I don’t often think about it, but today I noticed how bilingual my dog is. Xiao Chien doesn’t speak any mandarin yet, but she certainly obeys French. One doesn’t normally think about dogs and other animals being monolingual or bilingual, except here in Quebec where we are confronted with that issue.
First we have to decide on an anglophone or a francophone dog trainer or puppy class… I decided on English, since it just comes naturally to me to say “Heel! Sit! Stay! Give!”. This meant I had to travel all the way across town to a more anglophone area for the classes.
With my last Saint, this resulted in some drama: they have a rule that you can take your dog into the subway and busses if the dog is held in your arms (I assume this is 1. So the dog cannot run away and 2. So the dog cannot do its business on the floor, walls or someone’s leg). Well, my dog was 4 months old when classes started, but 6 months old and a good 50 lbs when the classes ended. We took the bus each class to the other end of town. But the last class, when we followed another passenger on the bus, me holding her (awkwardly) in my arms to climb the stairs, the bus driver ordered us off. “Your dog is too big!” Well, I had informed myself of the transit corporation rules before even signing up for classes so I was pretty sure that I was following them.
The bus driver then proceeded to tell us he wasn’t going to drive until we got off… frankly I didn’t have the $ for a taxi even if one would take us, and it was about 2 hours walk home. AND I knew I was within my rights. So he informed all the passengers it was my fault the bus wasn’t moving, and then he called his central command, and put it on speakerphone. How red-faced he was, and how vindicated I felt when his commander read the rule of the dog must be in the rider’s arms and not let free on the ground… it didn’t say “Saint Bernards excluded”. ROFL! So we did get home, with a busload of supportive passengers petting my puppy as she sat on my lap, and one very very angry bus driver.
Anyways, both my dogs were educated in English only. But we do a lot of dog-sitting or exchanging walking services with other neighbors. And most of them are francophone. So yesterday I was taking out a neighbor’s “French” dog and said “Assis!” to her, and my dog also sat instantly.
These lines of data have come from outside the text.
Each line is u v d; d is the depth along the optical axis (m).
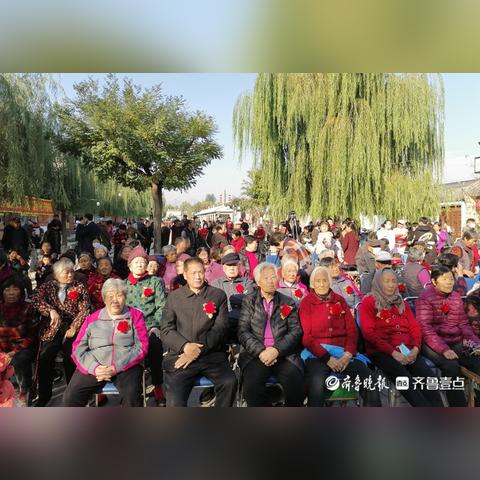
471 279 5.19
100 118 11.97
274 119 12.95
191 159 12.34
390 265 5.19
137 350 3.48
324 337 3.65
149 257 4.62
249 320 3.74
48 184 15.90
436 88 12.35
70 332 3.87
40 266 6.30
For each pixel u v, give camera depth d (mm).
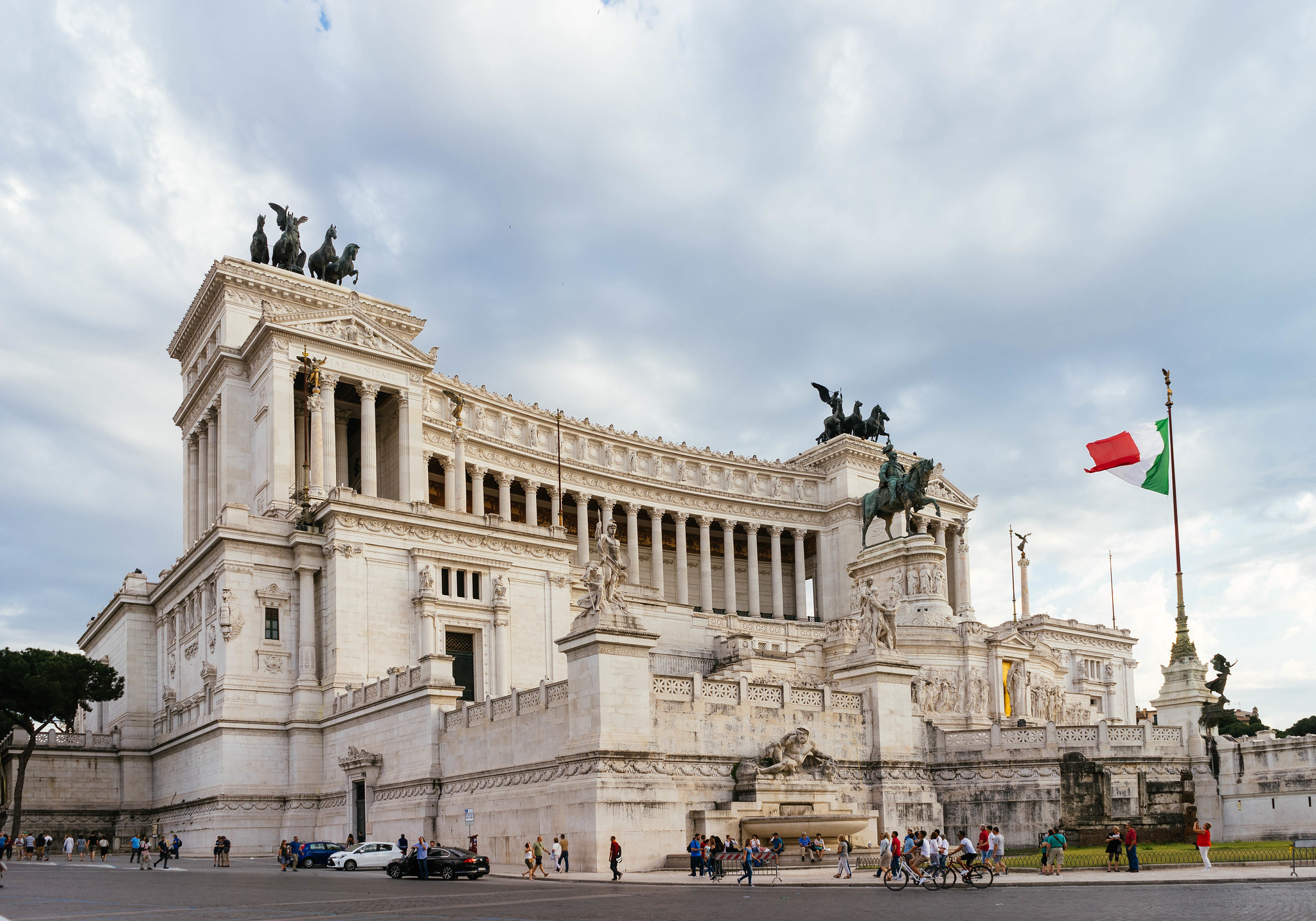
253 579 83562
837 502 154375
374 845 59281
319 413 95188
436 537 88438
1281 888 38062
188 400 115062
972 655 95812
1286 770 60688
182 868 62750
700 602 152750
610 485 138875
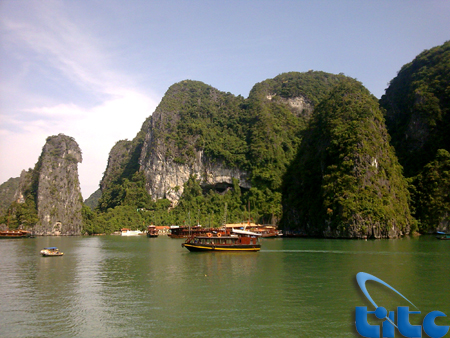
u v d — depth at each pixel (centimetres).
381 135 14062
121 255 7838
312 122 16650
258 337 2812
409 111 16800
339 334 2883
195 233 13438
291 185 15888
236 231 8081
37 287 4425
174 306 3544
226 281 4612
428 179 13675
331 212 12000
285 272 5166
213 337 2812
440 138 14900
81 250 9375
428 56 18462
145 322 3128
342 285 4338
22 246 11150
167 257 7206
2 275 5262
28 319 3228
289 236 14075
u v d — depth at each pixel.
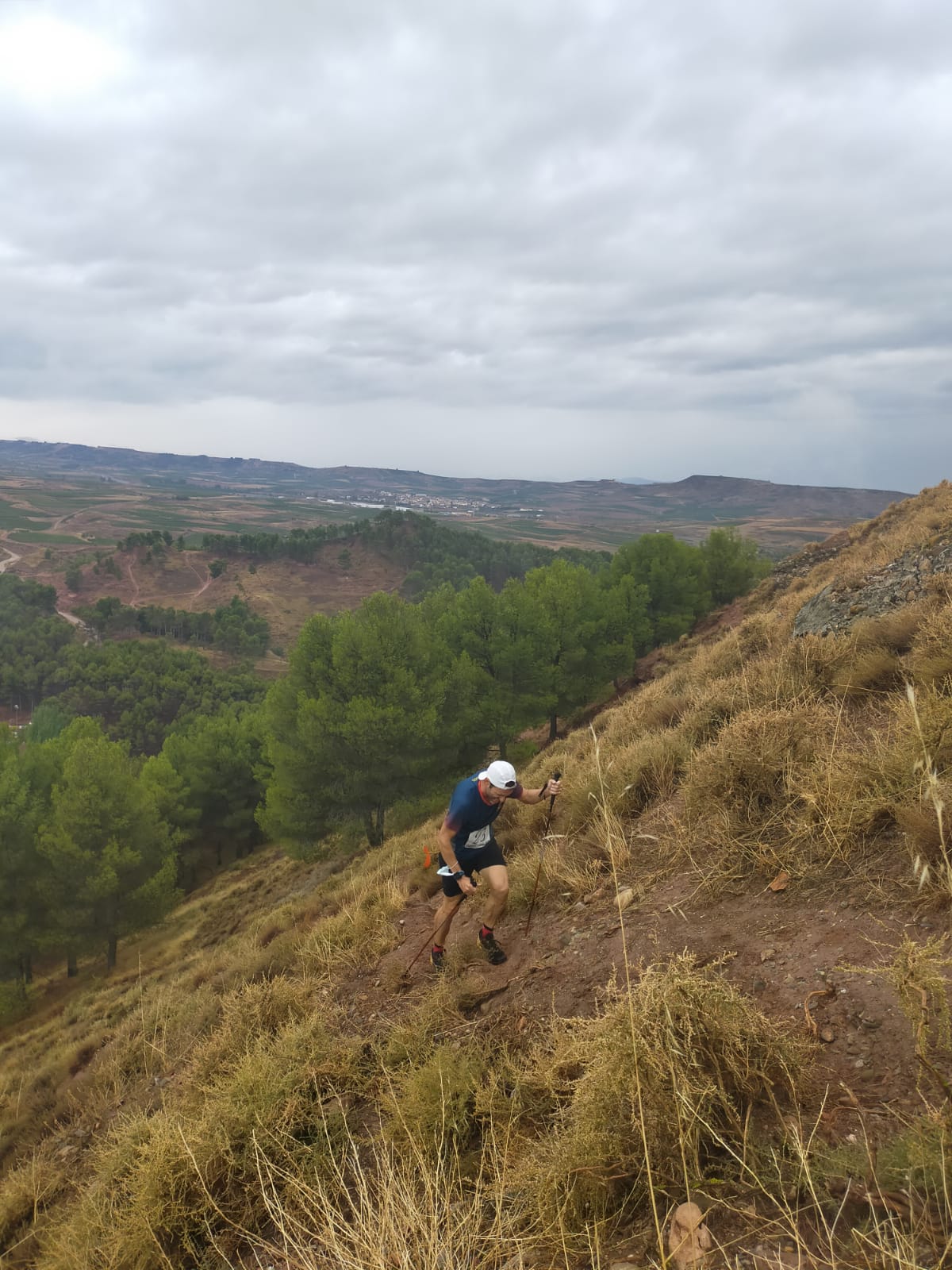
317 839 23.81
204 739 42.06
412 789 22.98
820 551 27.81
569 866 5.31
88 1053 9.17
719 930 3.58
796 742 4.41
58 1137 6.72
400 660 22.69
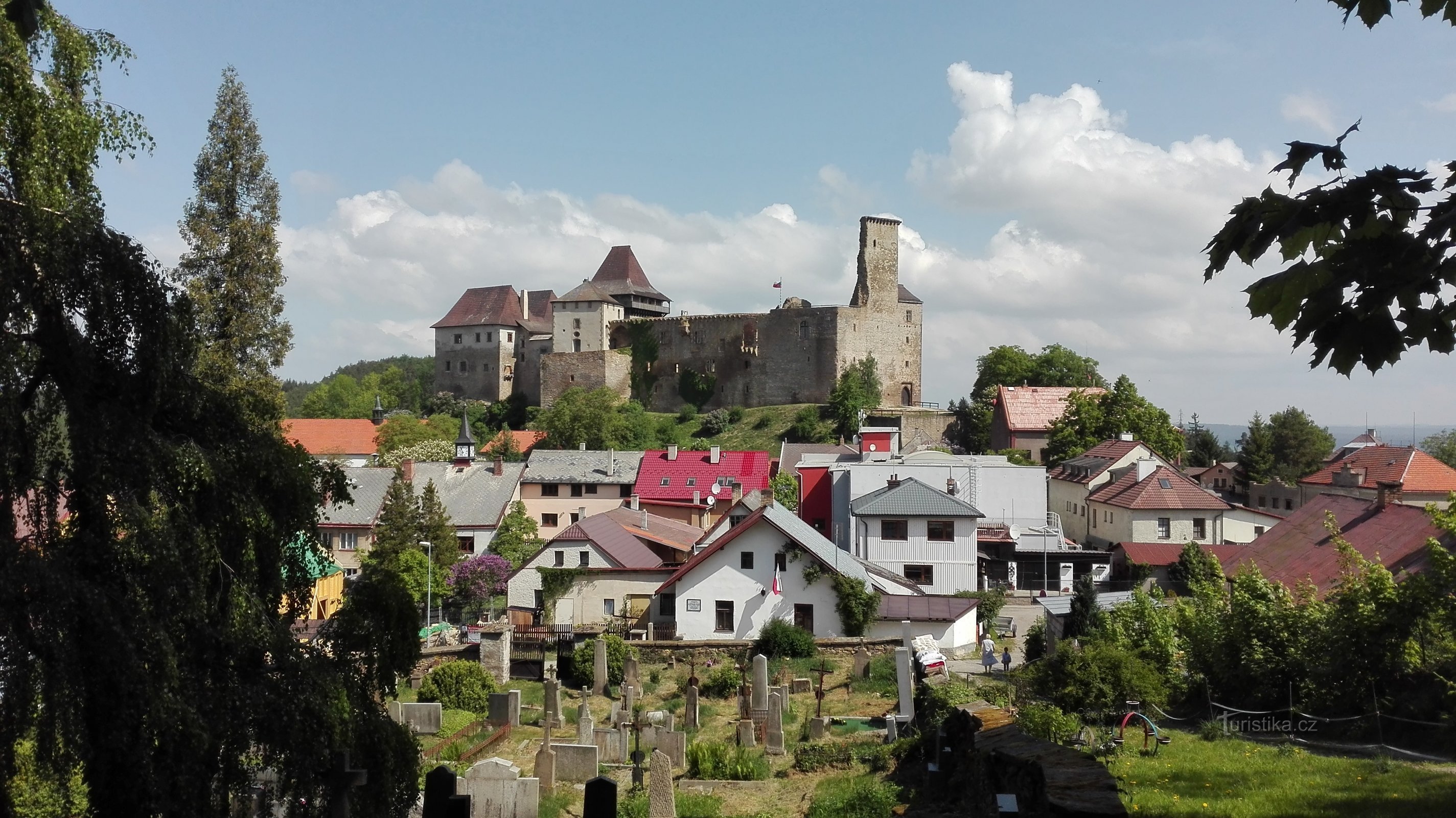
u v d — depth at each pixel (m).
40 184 15.92
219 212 44.19
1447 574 20.36
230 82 44.81
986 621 49.75
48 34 19.56
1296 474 96.19
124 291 14.62
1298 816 13.79
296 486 16.52
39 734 12.43
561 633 43.81
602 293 145.25
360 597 16.84
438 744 29.08
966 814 15.59
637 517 63.00
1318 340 6.07
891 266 135.75
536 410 141.50
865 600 43.78
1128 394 92.12
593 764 26.59
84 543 13.43
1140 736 20.95
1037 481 64.56
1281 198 6.20
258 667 14.89
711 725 33.81
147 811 13.13
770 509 46.88
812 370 132.00
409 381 175.75
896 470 63.06
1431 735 19.27
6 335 13.27
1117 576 62.06
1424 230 5.84
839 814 19.94
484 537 76.88
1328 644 21.62
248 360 42.53
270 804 16.44
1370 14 6.41
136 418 14.64
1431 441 119.69
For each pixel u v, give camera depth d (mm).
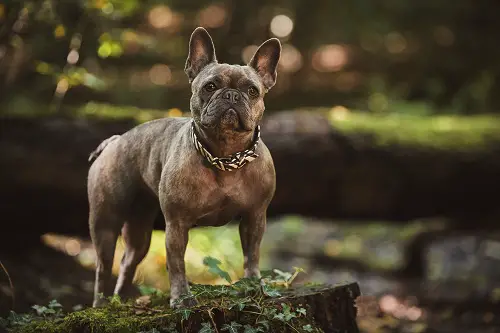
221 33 17031
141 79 15781
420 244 12906
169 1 16016
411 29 18141
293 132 9008
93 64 13312
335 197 9203
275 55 5285
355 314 6098
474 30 17781
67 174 8461
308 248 14547
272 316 5246
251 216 5402
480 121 9812
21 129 8508
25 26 9516
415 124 9477
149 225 6258
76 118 8766
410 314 10023
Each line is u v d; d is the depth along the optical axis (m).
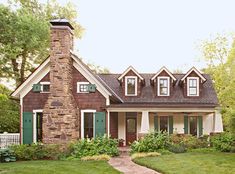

Turns out she also understands “couché, biscuit, viens”…
But she will still only give over toys and branches with the order “GIVE!” which is why you will often see frustrated dog owners chasing my dog shouting “donnes! donnes!” to no avail. I utter “GIVE!” once and she drops it immediately! I’ll have to work on her French!
The idea for this post came while reading Rosemary Well’s story “McDuff Goes to School” illustrated by Susan Jeffers. McDuff is a little white westie whose owners sign him up for obedience class but don’t have time to practice with him. He fails the final exam to their great chagrin, but then the new neighbor on the block steps in. She is from France, and has been training her dog, Marie, daily on the other side of McDuff’s fence… and McDuff has picked it all up… he ends up completing his obedience exam with flying colors in a language completely foreign to his owners! A fun book for children learning French, who speak French, or just to think about language differences. The French neighbor speaks the commands in French throughout the book (without translation, but the meanings are as obvious to the child reader as to the dog), and there is a French glossary of words used in the back of the book.
Another thing I like about this book is that it highlights how language vocabulary and fluency are context-specific. If you are anglophone but learn all the names for your computer from a Spanish guy, you won’t know the English terms, and will be hispanic only in a computer setting! More on that another post.